> _EXERCISES TO COMPLETE_:
1. In the passage on Ljubljana, in what year did Slovenia adopt the euro?
2. Extend the passage on Ljubljana with a further paragraph that picks up after its final sentence.

> _READING TEXT_:
╔══

Euroshareholders and WFIC will be holding their annual meetings in Ljubljana, Slovenia in September 2012.
Ljubljana, the capital city, is the cultural, educational, economic, political and administrative centre of Slovenia.
Enjoy Slovenia... Slovenia is celebrating its 20th anniversary as an independent nation this year. Since the Middle Ages, the land of the Slovene people has been repeatedly absorbed by empires and dictatorships — the mercantile Venetians (hence the Italian influence), the Austrian (and later Austro-Hungarian) Empire and finally Yugoslavia, from which the Slovenes separated themselves in 1991 after a 10-day war with the Yugoslav army.
The intervening years have seen a full charge toward European integration. Slovenia was admitted to the European Union in 2004 and adopted the euro in 2007. Its international airport, just outside the capital city of Ljubljana, is in the midst of a 10-year expansion that will further reveal this often overlooked Slavic country to the world. Ljubljana, a city that brims with faded Hapsburg glory, with cobbled lanes lined with medieval town houses, Baroque churches, and stately 19th-century edifices are a sharp contract to the concrete eyesores left over from decades of Yugoslav Socialism.
Though only 280,000 Slovenes inhabit their capital — including some 50,000 students — the city is full of personal and cultural energy. Posters trumpet new spaces like Kino Siska, a former cinema transformed into a performance hall and the new Museum of Contemporary Art.

╚══

> _MATERIAL SUPPLIED_:

╔══

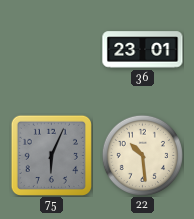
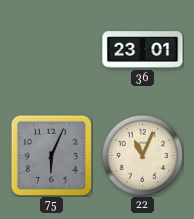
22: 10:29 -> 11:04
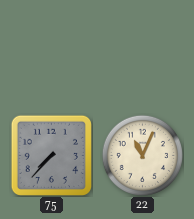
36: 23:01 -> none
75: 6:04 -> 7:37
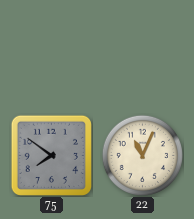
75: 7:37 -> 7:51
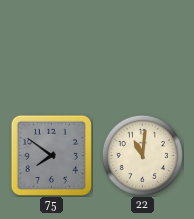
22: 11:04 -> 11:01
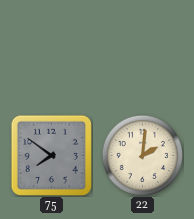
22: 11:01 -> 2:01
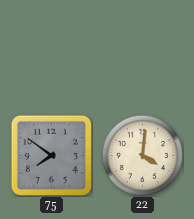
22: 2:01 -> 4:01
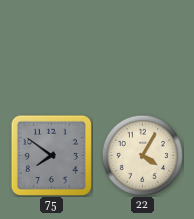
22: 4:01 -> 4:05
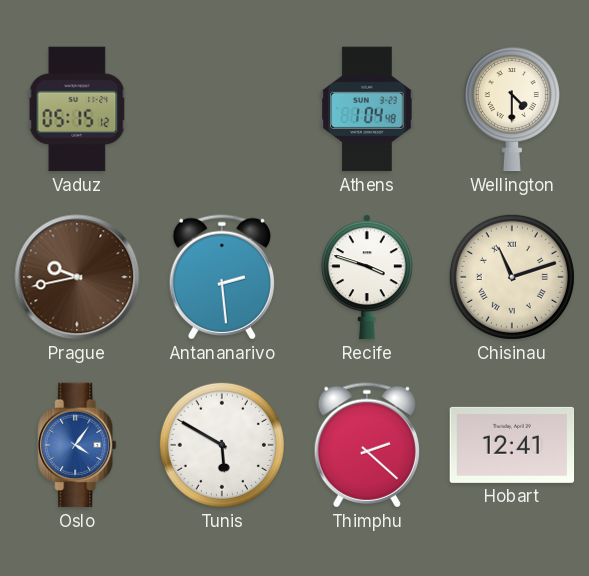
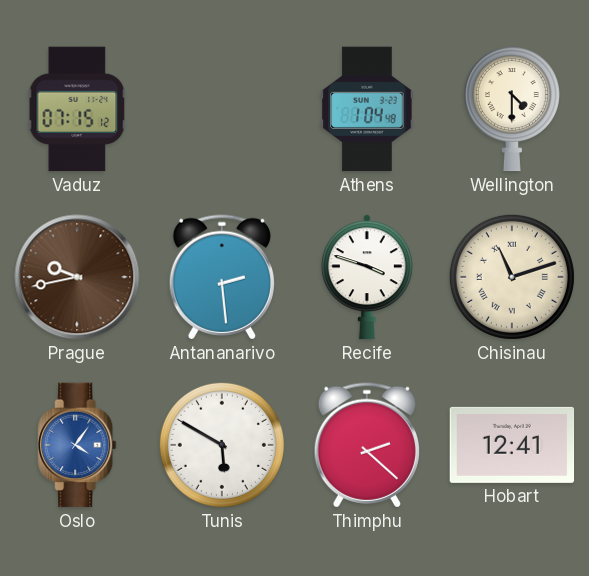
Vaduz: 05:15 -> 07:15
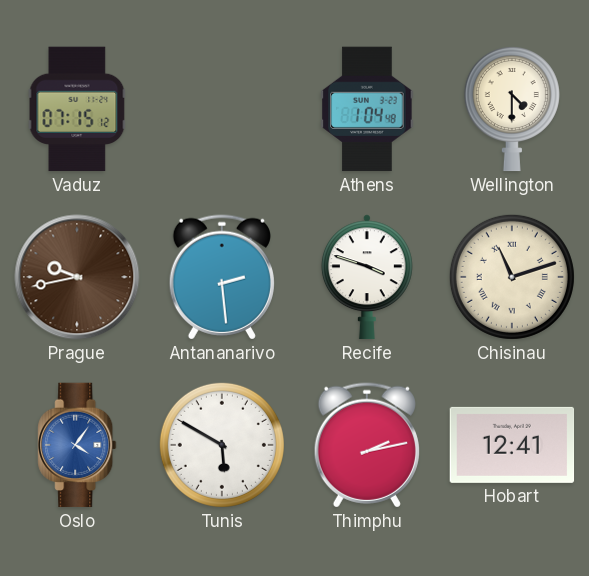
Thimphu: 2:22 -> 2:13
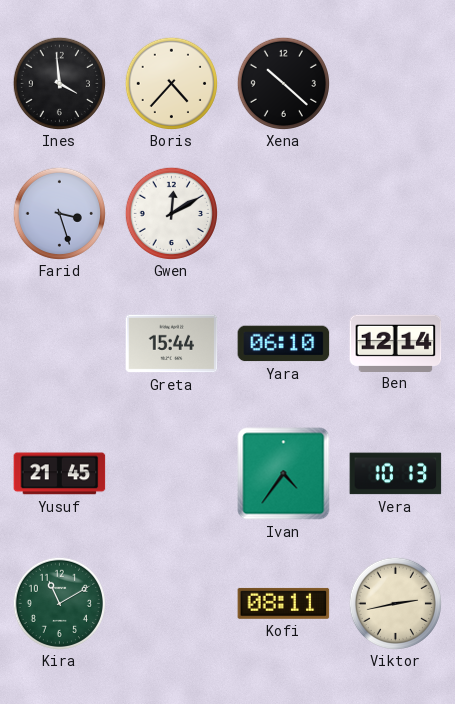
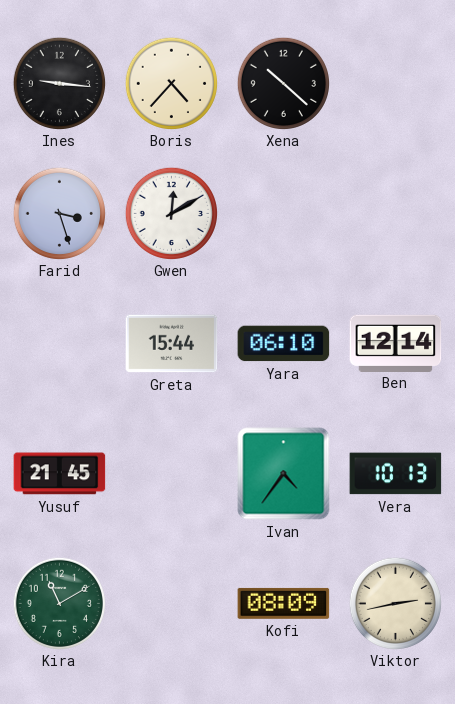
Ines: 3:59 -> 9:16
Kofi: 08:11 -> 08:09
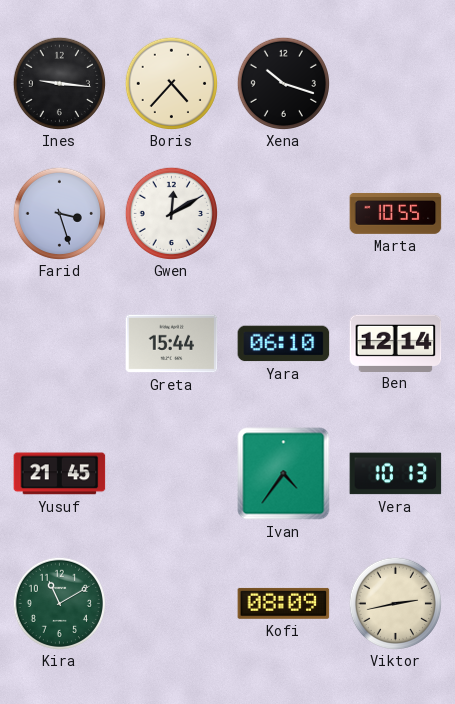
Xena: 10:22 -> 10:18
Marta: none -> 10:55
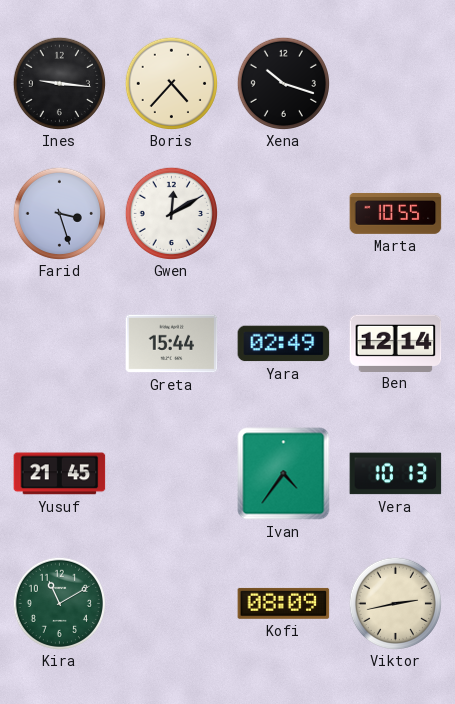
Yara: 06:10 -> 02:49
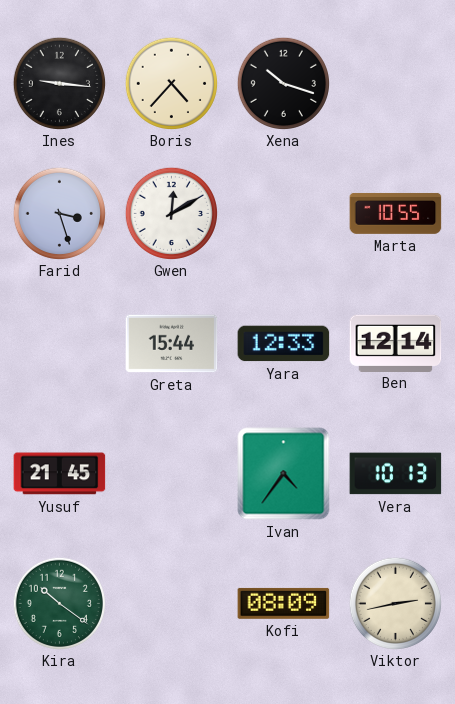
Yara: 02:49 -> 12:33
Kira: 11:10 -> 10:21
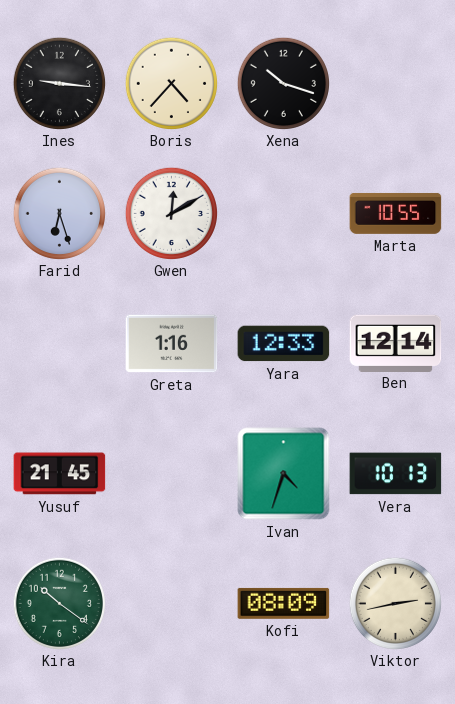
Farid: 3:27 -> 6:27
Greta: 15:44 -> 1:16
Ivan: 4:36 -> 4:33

╚══
╔══

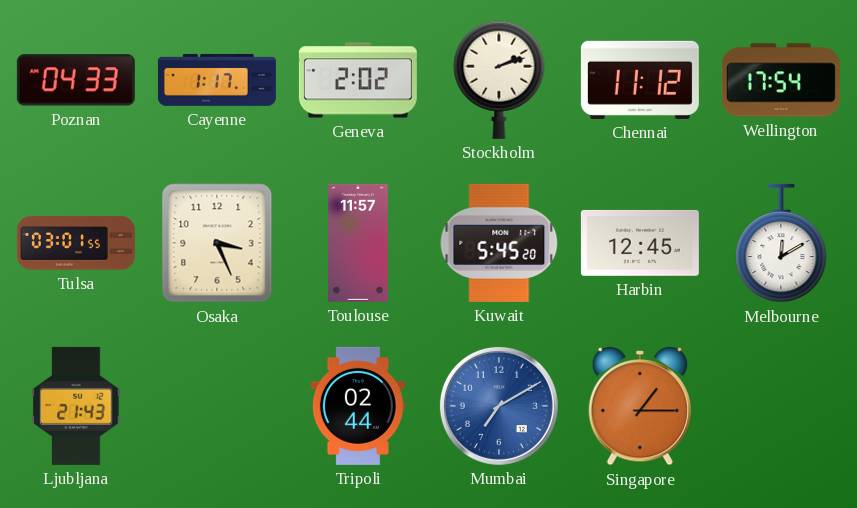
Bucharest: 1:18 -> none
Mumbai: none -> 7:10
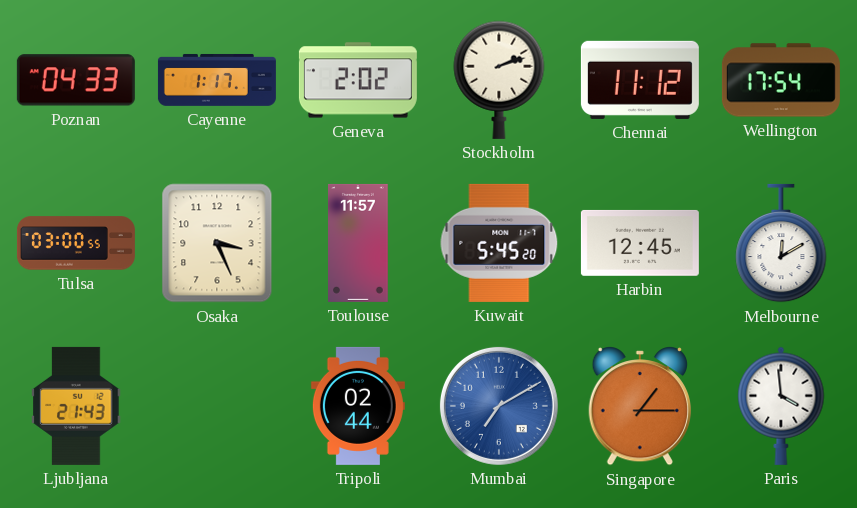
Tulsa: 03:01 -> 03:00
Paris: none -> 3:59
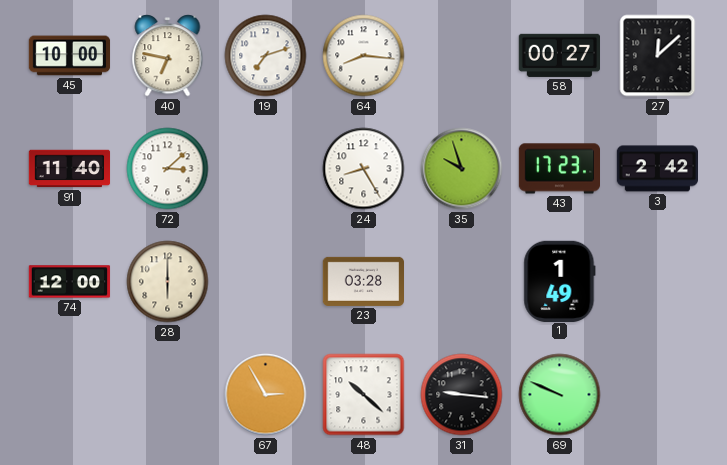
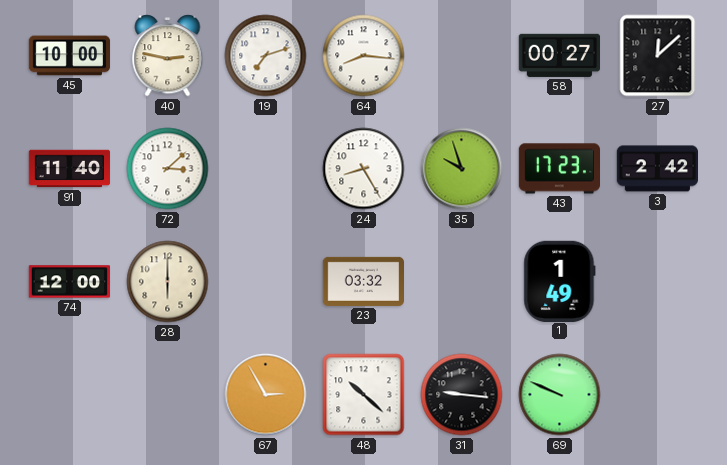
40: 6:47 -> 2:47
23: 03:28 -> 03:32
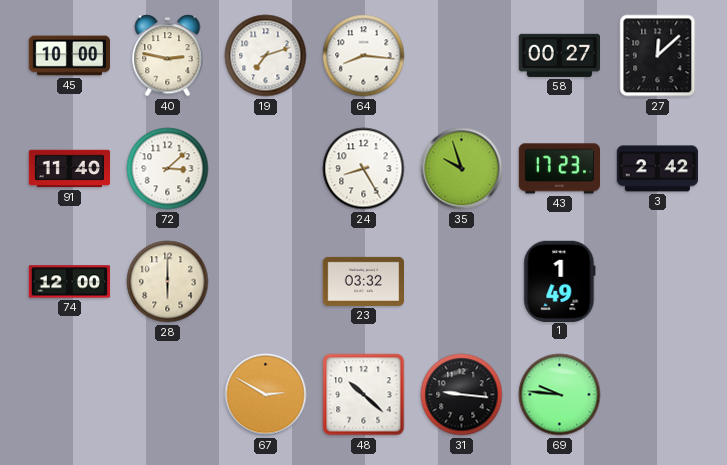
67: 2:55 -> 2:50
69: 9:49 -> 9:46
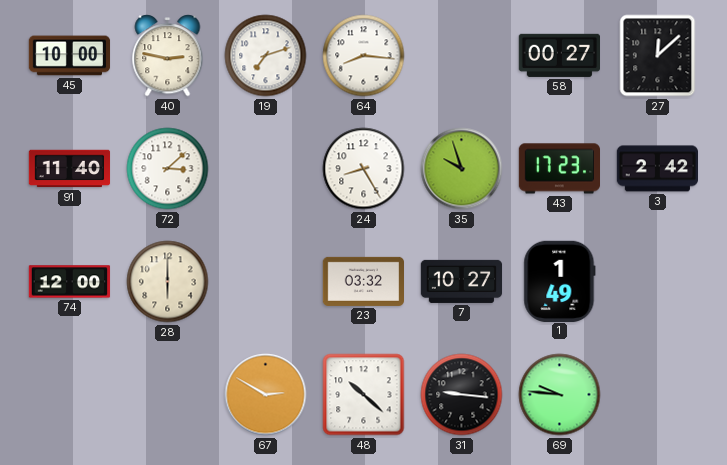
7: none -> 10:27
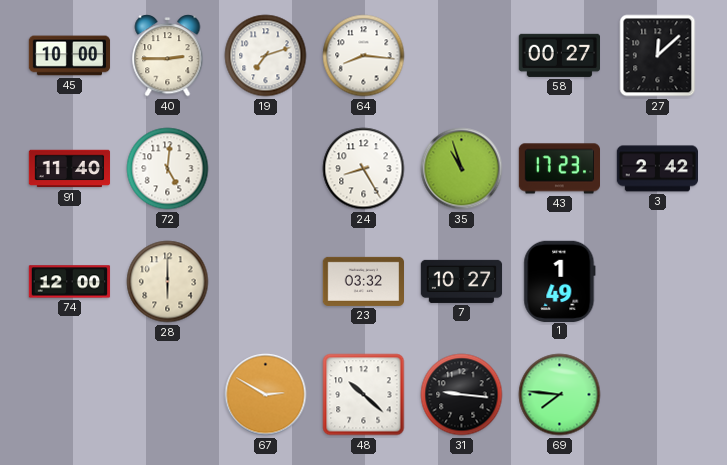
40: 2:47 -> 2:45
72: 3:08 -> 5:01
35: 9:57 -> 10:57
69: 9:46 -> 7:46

╚══

> _TASK-BY-TASK ANSWERS_:
1. 2007

2.
A two-hour trip through a landscape of pine forests and distant jagged hills leads you to one of Slovenia's best-kept secrets on the horizon: the boundless blue of the Adriatic. Only about 30 miles long, Slovenia's coast lies between the seaside expanses of Italy above and Croatia below. During the centuries that the Austrians were occupying the rest of Slovenia, the wily Venetians were running a lucrative salt trade in Prian, using the profits to build one of the loveliest settlements on the Adriatic with townhouses that radiate with sherbet colors — peach, lime, strawberry.
Pastel townhouses disappear, replaced by stolid Hapsburg buildings with orange tile roofs in tiny Maribor, a quaint stone-and-wood city near the Austrian border. Behind them loom the green Pohorje Mountains, grooved with ski runs awaiting winter snows. Beyond those, hills and fields bloom with grapes. As the region's wine makers have emerged from slumber, Maribor's cobbled streets have begun to fill with wine restaurants and tasting rooms.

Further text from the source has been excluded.